Breathing meditation doesn’t have to require a lot of time… It’s a quick and easy tool you can seamlessly integrate into your day to reduces stress and promote relaxation by calming the nervous system, balancing hormones and enhancing oxygen flow to the brain.

Here are five ways to practice:

Morning Mindfulness
Before your first sip of coffee or tea, pause and take three slow, conscious breaths. Feel the inhale energise you and the exhale ground you.

Traffic Timeout
Stuck in traffic or at a red light? Instead of huffing and puffing, take a moment to breathe slowly.
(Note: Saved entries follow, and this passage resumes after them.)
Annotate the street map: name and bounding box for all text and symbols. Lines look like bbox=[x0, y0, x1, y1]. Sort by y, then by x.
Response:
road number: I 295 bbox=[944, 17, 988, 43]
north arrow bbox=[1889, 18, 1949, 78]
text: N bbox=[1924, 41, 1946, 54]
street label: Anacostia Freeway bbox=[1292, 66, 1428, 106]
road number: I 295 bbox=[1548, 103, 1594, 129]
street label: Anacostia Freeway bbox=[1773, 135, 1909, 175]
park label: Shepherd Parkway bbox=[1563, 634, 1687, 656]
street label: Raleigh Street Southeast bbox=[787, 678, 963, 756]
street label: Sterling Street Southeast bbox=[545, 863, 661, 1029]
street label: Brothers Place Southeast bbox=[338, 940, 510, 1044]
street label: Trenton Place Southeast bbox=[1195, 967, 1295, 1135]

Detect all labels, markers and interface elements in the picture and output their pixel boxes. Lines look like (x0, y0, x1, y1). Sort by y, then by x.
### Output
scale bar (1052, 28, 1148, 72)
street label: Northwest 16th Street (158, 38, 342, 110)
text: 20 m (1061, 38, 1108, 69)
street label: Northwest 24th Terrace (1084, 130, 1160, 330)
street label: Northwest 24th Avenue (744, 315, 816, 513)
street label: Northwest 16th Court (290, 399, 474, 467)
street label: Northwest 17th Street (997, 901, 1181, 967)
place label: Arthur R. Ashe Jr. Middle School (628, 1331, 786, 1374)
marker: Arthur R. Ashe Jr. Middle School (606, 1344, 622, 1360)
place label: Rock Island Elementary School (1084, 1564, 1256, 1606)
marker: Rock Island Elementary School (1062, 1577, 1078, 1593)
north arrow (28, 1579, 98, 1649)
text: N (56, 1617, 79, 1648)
Inhale for a count of four, hold for four and exhale for six and repeat.

Midday Reset
Set a timer for mid-morning or afternoon. When it goes off, close your eyes and take five deep breaths at your desk. Let each exhale release stress or tension.

Meal Awareness
Before taking your first bite of every meal, pause for three intentional breaths. This small moment of mindfulness can enhance your gratitude and help your body prepare for digestion.

Evening Wind-Down
As you lay in bed, try the 4-7-8 breathing technique. Inhale for four counts, hold for seven and exhale for eight. It’s a soothing way to signal your body to relax.

With these simple practices, you can weave breathing meditation into even the busiest day to find more peace and presence.